**TASK STATEMENT:** Write the text lines from all the items as a JSON list of strings, one string per line, with blank lines omitted. Leave the pictures out of the answer.

Page images and extracted text:

══════════════════════════════

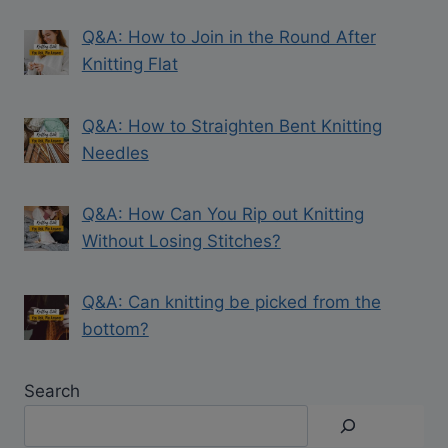
Q&A: How to Join in the Round After
Knitting Flat
Q&A: How to Straighten Bent Knitting
Needles
Q&A: How Can You Rip out Knitting
Without Losing Stitches?
Q&A: Can knitting be picked from the
bottom?
Search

══════════════════════════════

**ANSWER TO THE EXERCISE:**
[
  "Q&A: How to Join in the Round After",
  "Knitting Flat",
  "Q&A: How to Straighten Bent Knitting",
  "Needles",
  "Q&A: How Can You Rip out Knitting",
  "Without Losing Stitches?",
  "Q&A: Can knitting be picked from the",
  "bottom?",
  "Search"
]